>> Begin Listed entries
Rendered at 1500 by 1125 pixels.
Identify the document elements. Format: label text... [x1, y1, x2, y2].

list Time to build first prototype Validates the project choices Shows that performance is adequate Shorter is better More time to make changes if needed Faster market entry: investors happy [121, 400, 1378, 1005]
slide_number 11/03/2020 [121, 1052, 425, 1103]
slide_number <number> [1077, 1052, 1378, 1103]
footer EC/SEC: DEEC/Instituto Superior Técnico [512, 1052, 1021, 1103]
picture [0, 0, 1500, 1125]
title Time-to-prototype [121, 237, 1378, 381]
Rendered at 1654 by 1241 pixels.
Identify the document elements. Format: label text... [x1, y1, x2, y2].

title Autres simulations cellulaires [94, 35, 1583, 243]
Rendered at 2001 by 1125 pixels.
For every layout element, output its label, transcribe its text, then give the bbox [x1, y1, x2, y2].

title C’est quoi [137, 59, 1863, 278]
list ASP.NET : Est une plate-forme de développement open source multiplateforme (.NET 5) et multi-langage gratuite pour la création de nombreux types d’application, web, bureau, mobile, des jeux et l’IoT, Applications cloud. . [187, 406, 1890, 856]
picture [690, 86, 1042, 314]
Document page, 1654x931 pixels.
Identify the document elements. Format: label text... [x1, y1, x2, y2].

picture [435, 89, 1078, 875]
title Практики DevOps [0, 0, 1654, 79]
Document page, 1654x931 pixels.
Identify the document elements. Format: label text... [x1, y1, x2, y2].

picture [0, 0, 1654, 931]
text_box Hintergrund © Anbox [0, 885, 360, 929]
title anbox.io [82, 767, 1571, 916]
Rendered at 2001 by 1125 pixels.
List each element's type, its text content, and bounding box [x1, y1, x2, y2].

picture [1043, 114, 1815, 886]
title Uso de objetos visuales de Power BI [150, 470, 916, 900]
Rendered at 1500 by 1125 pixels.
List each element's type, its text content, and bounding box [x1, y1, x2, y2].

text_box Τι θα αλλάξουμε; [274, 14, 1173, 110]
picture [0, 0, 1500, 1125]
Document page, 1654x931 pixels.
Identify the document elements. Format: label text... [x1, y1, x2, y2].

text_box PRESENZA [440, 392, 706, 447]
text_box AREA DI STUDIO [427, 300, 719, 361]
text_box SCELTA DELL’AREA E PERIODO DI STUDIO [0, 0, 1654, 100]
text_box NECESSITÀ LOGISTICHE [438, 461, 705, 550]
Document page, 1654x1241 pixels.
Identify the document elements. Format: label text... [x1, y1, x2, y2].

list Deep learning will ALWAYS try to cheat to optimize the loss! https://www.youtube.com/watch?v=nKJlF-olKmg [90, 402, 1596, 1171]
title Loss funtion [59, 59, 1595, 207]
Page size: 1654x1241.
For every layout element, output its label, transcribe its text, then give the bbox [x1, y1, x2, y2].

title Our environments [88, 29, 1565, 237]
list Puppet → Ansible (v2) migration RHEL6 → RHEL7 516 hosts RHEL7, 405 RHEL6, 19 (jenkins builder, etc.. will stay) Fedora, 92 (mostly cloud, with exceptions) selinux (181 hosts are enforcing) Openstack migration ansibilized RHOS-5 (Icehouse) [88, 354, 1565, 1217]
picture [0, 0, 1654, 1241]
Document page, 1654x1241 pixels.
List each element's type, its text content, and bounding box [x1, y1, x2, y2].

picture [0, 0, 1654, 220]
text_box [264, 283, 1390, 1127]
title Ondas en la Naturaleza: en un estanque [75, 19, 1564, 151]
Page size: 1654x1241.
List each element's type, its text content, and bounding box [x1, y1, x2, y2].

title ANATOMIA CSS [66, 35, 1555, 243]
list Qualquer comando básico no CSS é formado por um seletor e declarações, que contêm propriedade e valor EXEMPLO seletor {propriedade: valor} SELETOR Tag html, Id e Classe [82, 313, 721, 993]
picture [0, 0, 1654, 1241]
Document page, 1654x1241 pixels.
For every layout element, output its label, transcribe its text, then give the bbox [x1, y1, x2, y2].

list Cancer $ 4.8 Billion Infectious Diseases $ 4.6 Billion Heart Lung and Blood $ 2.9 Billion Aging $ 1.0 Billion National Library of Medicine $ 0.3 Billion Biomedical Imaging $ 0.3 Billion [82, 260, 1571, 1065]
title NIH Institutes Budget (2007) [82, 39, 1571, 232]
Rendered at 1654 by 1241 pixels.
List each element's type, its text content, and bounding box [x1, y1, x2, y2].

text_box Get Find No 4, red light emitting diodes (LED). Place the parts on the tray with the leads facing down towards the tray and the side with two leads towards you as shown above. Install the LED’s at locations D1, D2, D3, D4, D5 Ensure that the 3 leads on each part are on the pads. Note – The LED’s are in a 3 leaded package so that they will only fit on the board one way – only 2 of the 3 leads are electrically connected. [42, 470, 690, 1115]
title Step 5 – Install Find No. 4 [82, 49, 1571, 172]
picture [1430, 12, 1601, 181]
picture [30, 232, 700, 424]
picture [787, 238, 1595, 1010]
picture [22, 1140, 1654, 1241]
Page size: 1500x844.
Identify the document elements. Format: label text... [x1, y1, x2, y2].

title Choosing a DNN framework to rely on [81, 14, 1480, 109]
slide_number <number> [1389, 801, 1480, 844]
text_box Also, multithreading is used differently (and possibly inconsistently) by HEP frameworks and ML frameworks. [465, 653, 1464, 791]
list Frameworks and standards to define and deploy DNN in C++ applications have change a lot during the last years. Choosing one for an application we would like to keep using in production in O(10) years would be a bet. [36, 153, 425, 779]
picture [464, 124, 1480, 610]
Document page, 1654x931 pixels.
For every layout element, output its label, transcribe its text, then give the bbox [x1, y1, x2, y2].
>> End Listed entries
- [Written task]:
Write out the listing above again, switching each "Identify" to "Detect" and leaving everything else unchanged.

- [Exercise output]:
Rendered at 1500 by 1125 pixels.
Detect the document elements. Format: label text... [x1, y1, x2, y2].

list Time to build first prototype Validates the project choices Shows that performance is adequate Shorter is better More time to make changes if needed Faster market entry: investors happy [121, 400, 1378, 1005]
slide_number 11/03/2020 [121, 1052, 425, 1103]
slide_number <number> [1077, 1052, 1378, 1103]
footer EC/SEC: DEEC/Instituto Superior Técnico [512, 1052, 1021, 1103]
picture [0, 0, 1500, 1125]
title Time-to-prototype [121, 237, 1378, 381]
Rendered at 1654 by 1241 pixels.
Detect the document elements. Format: label text... [x1, y1, x2, y2].

title Autres simulations cellulaires [94, 35, 1583, 243]
Rendered at 2001 by 1125 pixels.
For every layout element, output its label, transcribe its text, then give the bbox [x1, y1, x2, y2].

title C’est quoi [137, 59, 1863, 278]
list ASP.NET : Est une plate-forme de développement open source multiplateforme (.NET 5) et multi-langage gratuite pour la création de nombreux types d’application, web, bureau, mobile, des jeux et l’IoT, Applications cloud. . [187, 406, 1890, 856]
picture [690, 86, 1042, 314]
Document page, 1654x931 pixels.
Detect the document elements. Format: label text... [x1, y1, x2, y2].

picture [435, 89, 1078, 875]
title Практики DevOps [0, 0, 1654, 79]
Document page, 1654x931 pixels.
Detect the document elements. Format: label text... [x1, y1, x2, y2].

picture [0, 0, 1654, 931]
text_box Hintergrund © Anbox [0, 885, 360, 929]
title anbox.io [82, 767, 1571, 916]
Rendered at 2001 by 1125 pixels.
List each element's type, its text content, and bounding box [x1, y1, x2, y2].

picture [1043, 114, 1815, 886]
title Uso de objetos visuales de Power BI [150, 470, 916, 900]
Rendered at 1500 by 1125 pixels.
List each element's type, its text content, and bounding box [x1, y1, x2, y2].

text_box Τι θα αλλάξουμε; [274, 14, 1173, 110]
picture [0, 0, 1500, 1125]
Document page, 1654x931 pixels.
Detect the document elements. Format: label text... [x1, y1, x2, y2].

text_box PRESENZA [440, 392, 706, 447]
text_box AREA DI STUDIO [427, 300, 719, 361]
text_box SCELTA DELL’AREA E PERIODO DI STUDIO [0, 0, 1654, 100]
text_box NECESSITÀ LOGISTICHE [438, 461, 705, 550]
Document page, 1654x1241 pixels.
Detect the document elements. Format: label text... [x1, y1, x2, y2].

list Deep learning will ALWAYS try to cheat to optimize the loss! https://www.youtube.com/watch?v=nKJlF-olKmg [90, 402, 1596, 1171]
title Loss funtion [59, 59, 1595, 207]
Page size: 1654x1241.
For every layout element, output its label, transcribe its text, then give the bbox [x1, y1, x2, y2].

title Our environments [88, 29, 1565, 237]
list Puppet → Ansible (v2) migration RHEL6 → RHEL7 516 hosts RHEL7, 405 RHEL6, 19 (jenkins builder, etc.. will stay) Fedora, 92 (mostly cloud, with exceptions) selinux (181 hosts are enforcing) Openstack migration ansibilized RHOS-5 (Icehouse) [88, 354, 1565, 1217]
picture [0, 0, 1654, 1241]
Document page, 1654x1241 pixels.
List each element's type, its text content, and bounding box [x1, y1, x2, y2].

picture [0, 0, 1654, 220]
text_box [264, 283, 1390, 1127]
title Ondas en la Naturaleza: en un estanque [75, 19, 1564, 151]
Page size: 1654x1241.
List each element's type, its text content, and bounding box [x1, y1, x2, y2].

title ANATOMIA CSS [66, 35, 1555, 243]
list Qualquer comando básico no CSS é formado por um seletor e declarações, que contêm propriedade e valor EXEMPLO seletor {propriedade: valor} SELETOR Tag html, Id e Classe [82, 313, 721, 993]
picture [0, 0, 1654, 1241]
Document page, 1654x1241 pixels.
For every layout element, output its label, transcribe its text, then give the bbox [x1, y1, x2, y2].

list Cancer $ 4.8 Billion Infectious Diseases $ 4.6 Billion Heart Lung and Blood $ 2.9 Billion Aging $ 1.0 Billion National Library of Medicine $ 0.3 Billion Biomedical Imaging $ 0.3 Billion [82, 260, 1571, 1065]
title NIH Institutes Budget (2007) [82, 39, 1571, 232]
Rendered at 1654 by 1241 pixels.
List each element's type, its text content, and bounding box [x1, y1, x2, y2].

text_box Get Find No 4, red light emitting diodes (LED). Place the parts on the tray with the leads facing down towards the tray and the side with two leads towards you as shown above. Install the LED’s at locations D1, D2, D3, D4, D5 Ensure that the 3 leads on each part are on the pads. Note – The LED’s are in a 3 leaded package so that they will only fit on the board one way – only 2 of the 3 leads are electrically connected. [42, 470, 690, 1115]
title Step 5 – Install Find No. 4 [82, 49, 1571, 172]
picture [1430, 12, 1601, 181]
picture [30, 232, 700, 424]
picture [787, 238, 1595, 1010]
picture [22, 1140, 1654, 1241]
Page size: 1500x844.
Detect the document elements. Format: label text... [x1, y1, x2, y2].

title Choosing a DNN framework to rely on [81, 14, 1480, 109]
slide_number <number> [1389, 801, 1480, 844]
text_box Also, multithreading is used differently (and possibly inconsistently) by HEP frameworks and ML frameworks. [465, 653, 1464, 791]
list Frameworks and standards to define and deploy DNN in C++ applications have change a lot during the last years. Choosing one for an application we would like to keep using in production in O(10) years would be a bet. [36, 153, 425, 779]
picture [464, 124, 1480, 610]
Document page, 1654x931 pixels.
For every layout element, output its label, transcribe its text, then give the bbox [x1, y1, x2, y2].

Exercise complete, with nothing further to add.